Figure 14 presents the ranking of machine learning models for soil fertility prediction. It has been observed that an ensemble-based ML model performs well. The figure illustrates the ranking of different ML models, and it shows that the RF model gives the best results. The obtained accuracy of 0.90, precision of 0.93, recall of 0.67, and F1-score is 0.69. We also noticed that all ensemble models’ performance is above or equal to 88%. This trend underscores the importance of ensemble learning for capturing non-linear relationships among soil characteristics, such as nutrient concentrations, pH, and organic matter. Probabilistic models, such as NB, do not perform well on this dataset for soil fertility prediction.
Figure 15 presents the relationship between accuracy and F1-score for soil fertility prediction. This figure demonstrates the model’s generalizability and robustness to the class imbalance problem. The RF model performs well and achieves the highest accuracy of 0.90 compared to the other models, but its significantly lower F1-score indicates an imbalance between precision and recall. We observed that even high-accuracy models can underperform when class imbalance is considered, which is important for soil fertility prediction because minority classes often reflect damaged or nutrient-deficient soils.

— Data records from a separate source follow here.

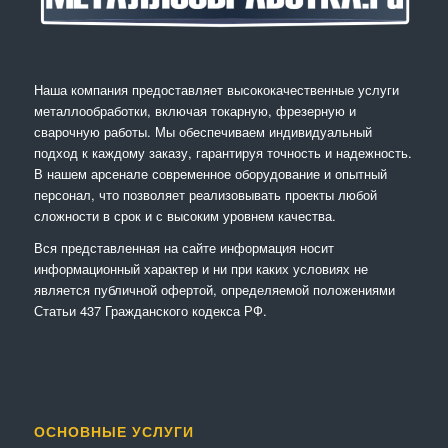
Наша компания предоставляет высококачественные услуги
металлообработки, включая токарную, фрезерную и
сварочную работы. Мы обеспечиваем индивидуальный
подход к каждому заказу, гарантируя точность и надежность.
В нашем арсенале современное оборудование и опытный
персонал, что позволяет реализовывать проекты любой
сложности в срок и с высоким уровнем качества.
Вся представленная на сайте информация носит
информационный характер и ни при каких условиях не
является публичной офертой, определяемой положениями
Статьи 437 Гражданского кодекса РФ.
ОСНОВНЫЕ УСЛУГИ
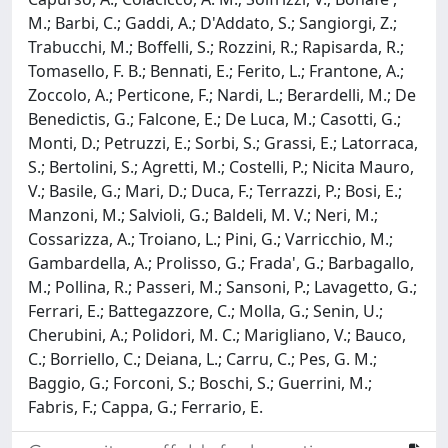
M.; Barbi, C.; Gaddi, A.; D'Addato, S.; Sangiorgi, Z.;
Trabucchi, M.; Boffelli, S.; Rozzini, R.; Rapisarda, R.;
Tomasello, F. B.; Bennati, E.; Ferito, L.; Frantone, A.;
Zoccolo, A.; Perticone, F.; Nardi, L.; Berardelli, M.; De
Benedictis, G.; Falcone, E.; De Luca, M.; Casotti, G.;
Monti, D.; Petruzzi, E.; Sorbi, S.; Grassi, E.; Latorraca,
S.; Bertolini, S.; Agretti, M.; Costelli, P.; Nicita Mauro,
V.; Basile, G.; Mari, D.; Duca, F.; Terrazzi, P.; Bosi, E.;
Manzoni, M.; Salvioli, G.; Baldeli, M. V.; Neri, M.;
Cossarizza, A.; Troiano, L.; Pini, G.; Varricchio, M.;
Gambardella, A.; Prolisso, G.; Frada', G.; Barbagallo,
M.; Pollina, R.; Passeri, M.; Sansoni, P.; Lavagetto, G.;
Ferrari, E.; Battegazzore, C.; Molla, G.; Senin, U.;
Cherubini, A.; Polidori, M. C.; Marigliano, V.; Bauco,
C.; Borriello, C.; Deiana, L.; Carru, C.; Pes, G. M.;
Baggio, G.; Forconi, S.; Boschi, S.; Guerrini, M.;
Fabris, F.; Cappa, G.; Ferrario, E.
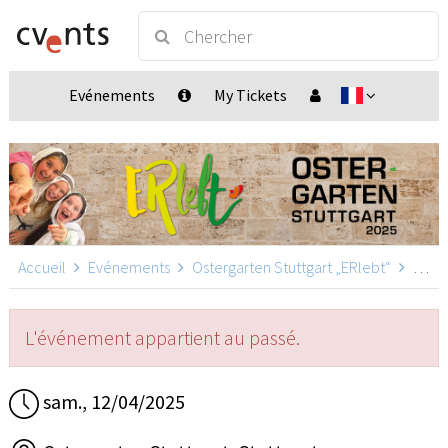
Evénements
My Tickets
Accueil
Evénements
Ostergarten Stuttgart „ERlebt“
Ostergarten Stuttgart „ERlebt“ - 17:00 Uhr Führung, Stuttgart
L'événement appartient au passé.
sam., 12/04/2025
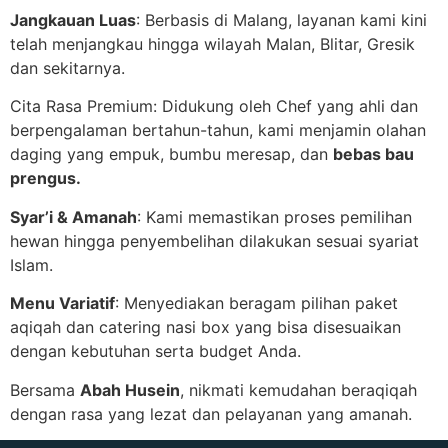
Jangkauan Luas
: Berbasis di Malang, layanan kami kini
telah menjangkau hingga wilayah Malan, Blitar, Gresik
dan sekitarnya.
Cita Rasa Premium: Didukung oleh Chef yang ahli dan
berpengalaman bertahun-tahun, kami menjamin olahan
daging yang empuk, bumbu meresap, dan
bebas bau
prengus.
Syar’i & Amanah
: Kami memastikan proses pemilihan
hewan hingga penyembelihan dilakukan sesuai syariat
Islam.
Menu Variatif
: Menyediakan beragam pilihan paket
aqiqah dan catering nasi box yang bisa disesuaikan
dengan kebutuhan serta budget Anda.
Bersama
Abah Husein
, nikmati kemudahan beraqiqah
dengan rasa yang lezat dan pelayanan yang amanah.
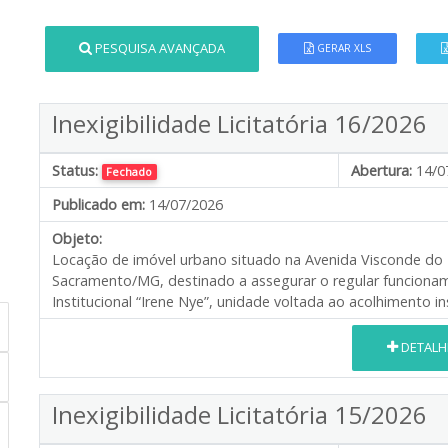
PESQUISA AVANÇADA
GERAR XLS
Inexigibilidade Licitatória 16/2026
Status:
Abertura:
14/0
Fechado
Publicado em:
14/07/2026
Objeto:
Locação de imóvel urbano situado na Avenida Visconde do R
Sacramento/MG, destinado a assegurar o regular funciona
Institucional “Irene Nye”, unidade voltada ao acolhimento inst
DETALH
Inexigibilidade Licitatória 15/2026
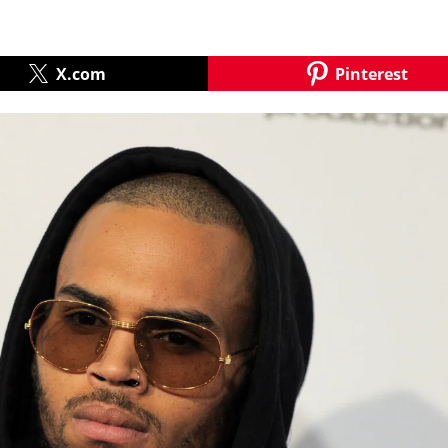
X.com
Pinterest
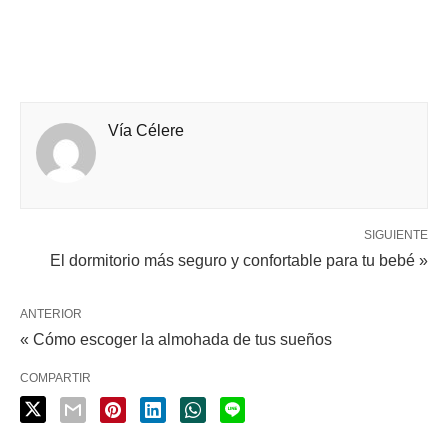
Vía Célere
SIGUIENTE
El dormitorio más seguro y confortable para tu bebé »
ANTERIOR
« Cómo escoger la almohada de tus sueños
COMPARTIR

Figure 16 presents a comprehensive heatmap of the performance of all machine learning models across the performance metrics. We noticed that an ensemble model consistently performs well, achieving high scores across all metrics. It means that the model is robust. But the linear model and probabilistic model are not up to the mark (performance score drops, especially recall and F1-score).
Figure 17 presents a box plot of the performance metrics for soil fertility prediction. It highlights the central tendency, dispersion, and outliers. The performance metrics accuracy exhibits the highest median value. However, the distributions of precision, recall, and F1-score show greater variability, indicating inconsistent performance across classes. Precision varies significantly, indicating that various models struggle to maintain consistent confidence in predicting fertile and non-fertile soil classes. The presence of outliers in the F1-score indicates that some models fail to balance precision and recall, underscoring the inadequacy of accuracy as a standalone evaluation metric for soil fertility prediction. The performance metrics, such as accuracy, remain stable across all models, whereas precision, recall, and F1-score show greater variability. It underscores the need for a multimetric evaluation for soil fertility prediction.
The above-mentioned
Figure 18 presents the comparative F1-score distribution between the ensemble and non-ensemble models. This visualization demonstrates how the model is robust for soil fertility prediction. It has been observed that ensemble-based models are obtaining the highest median F1-score. Non-ensemble models, on the other hand, exhibit higher variability, a lower median performance, and noticeable low-performing outliers.